--- start EXCERPT PROVIDED ---

Fiber Network Design Services
End-to-End OSP Engineering for ISPs & Telcos

44,237 miles of fiber network designed. Every route starts the same way — someone needs accurate engineering, fast. We've built that machine, and it runs across all 50 U.S. states.

44K+
Miles of Fiber Designed
2.6M+
Addresses Passed
22
Active States
600+
Engineers Nationwide
5
Engineering Partners

Why Fiber Network Design Is the Make-or-Break Phase of Every Broadband Build

There's a version of this story we've seen play out in at least a dozen states: an ISP or electric co-op secures funding, hires a construction crew, and hands them a design that nobody actually stress-tested against the field. The crew shows up and the splice point locations don't work because the engineer didn't account for the drainageway crossing that shows up in the field but not on the satellite imagery. The 144-count feeder they specified runs short because the fiber allocation model assumed 40% take rate and the actual serving area has 58% of addresses in MDU clusters that need independent feeder paths. The permit drawings aren't formatted to the county's submission standards, so the ROW approval is rejected and needs to be redrawn. Now you're six weeks behind before a trench has been dug.

Undersized fiber counts are probably the most expensive design error we get called in to fix after the fact. When an HLD locks in a 96-count distribution cable for a corridor that ends up needing 144 fibers — because the splitter architecture was designed for 40% take rate and the real number is closer to 68% — the cost isn't just redesign fees. It's a second cable pull, a second round of splice labor, and if the conduit was undersized too, it's a second bore. We've seen that scenario add $180,000 to a project that was budgeted at $1.1 million.

Node placement that can't survive the LLD is the second one. An HLD that puts a fiber distribution hub at a location that looks clean on a map but sits on private property with no easement, or in a flood zone that requires special enclosure specs, or 400 feet from the nearest accessible conduit run — that node location has to move. When it moves in LLD, the serving area boundaries shift, the drop lengths change, the optical budget gets re-run, and you're looking at a partial redesign of 3–4 miles of plant. Do that once or twice on a project and you've burned the contingency.

--- end EXCERPT PROVIDED ---

EXERCISE SET:
#1 Copy word for word the part of the fiber network design text from "Fiber Network Design Services" to "50 U.S. states.".
#2 According to the fiber network design text, how much did the undersized fiber count scenario add to a project budgeted at $1.1 million?

--- start RECORDS PROVIDED ---

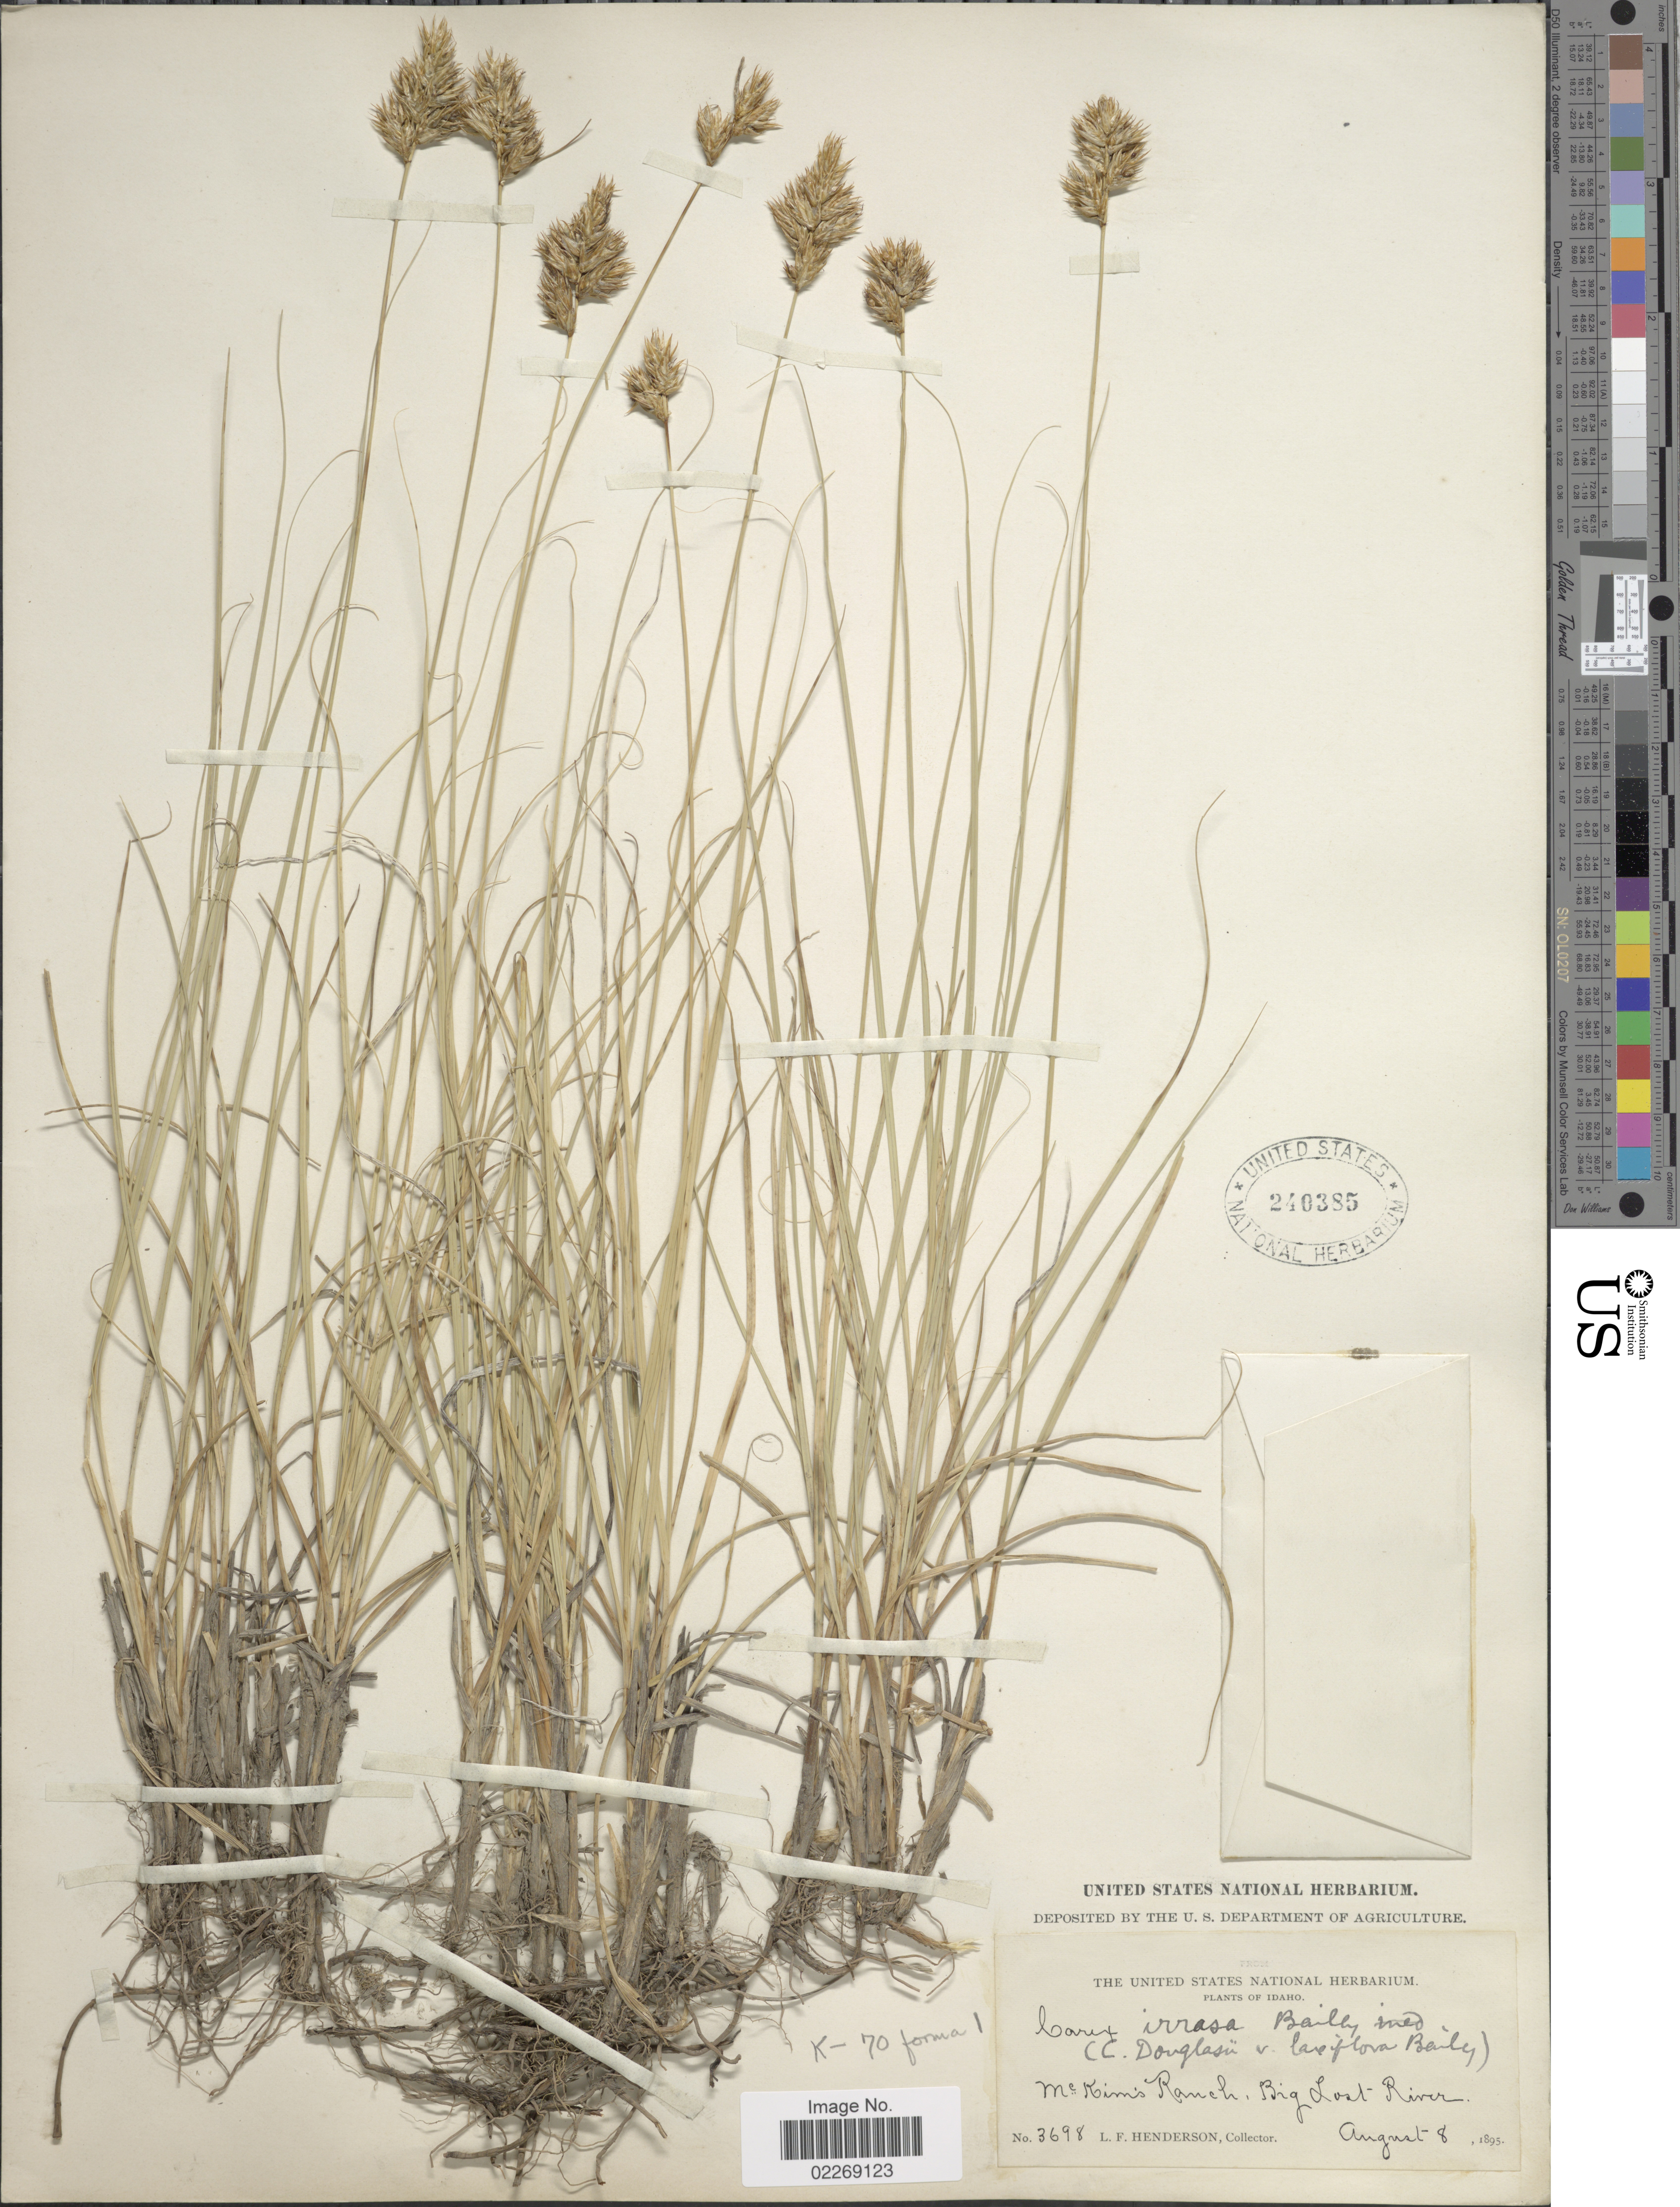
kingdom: Plantae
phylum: Tracheophyta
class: Liliopsida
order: Poales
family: Cyperaceae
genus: Carex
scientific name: Carex douglasii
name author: Boott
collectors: L. Henderson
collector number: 3698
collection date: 1895-08-08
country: United States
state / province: Idaho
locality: McKim's Ranch, Big Lost River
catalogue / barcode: US 240385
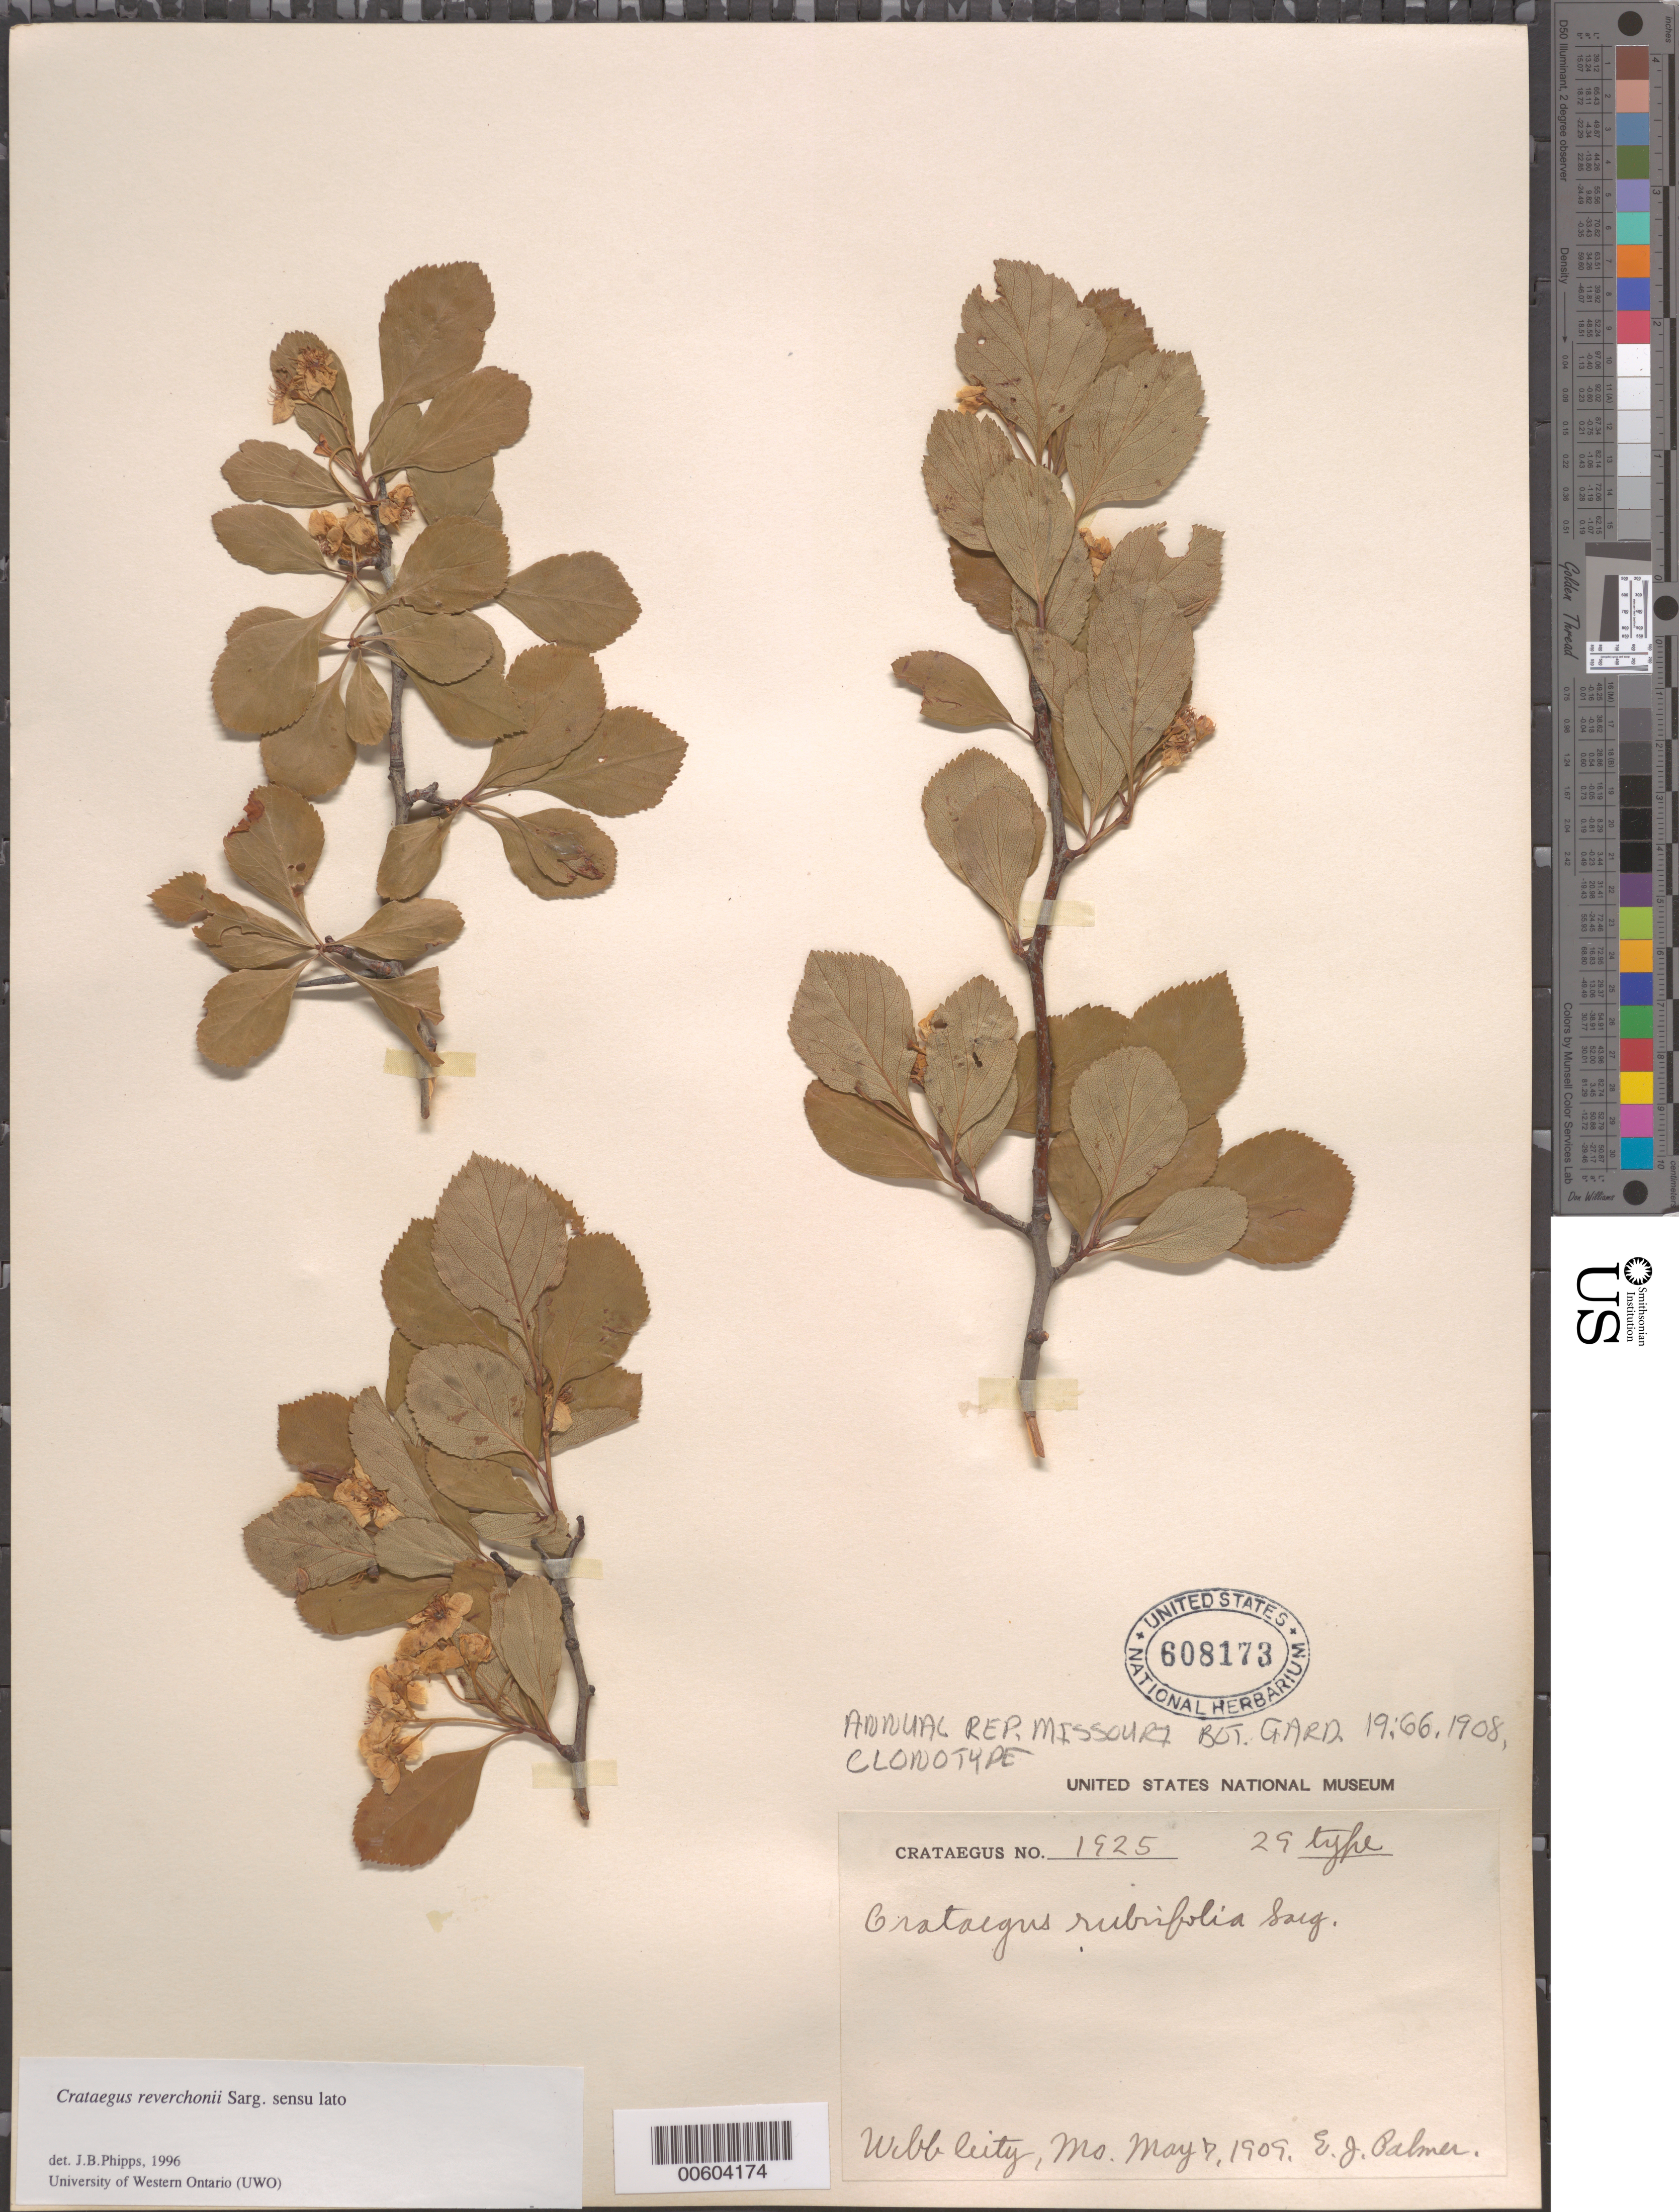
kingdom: Plantae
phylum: Tracheophyta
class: Magnoliopsida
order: Rosales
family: Rosaceae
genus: Crataegus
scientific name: Crataegus reverchonii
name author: Sarg.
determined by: Phipps, James B., (UWO), University of Western Ontario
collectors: E. J. Palmer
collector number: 29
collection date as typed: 07 May 1909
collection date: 1909-05-07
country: United States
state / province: Missouri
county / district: Jasper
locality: Webb City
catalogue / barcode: US 608173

--- end RECORDS PROVIDED ---

FULL ANSWERS:
#1
Fiber Network Design Services
End-to-End OSP Engineering for ISPs & Telcos

44,237 miles of fiber network designed. Every route starts the same way — someone needs accurate engineering, fast. We've built that machine, and it runs across all 50 U.S. states.

#2 $180,000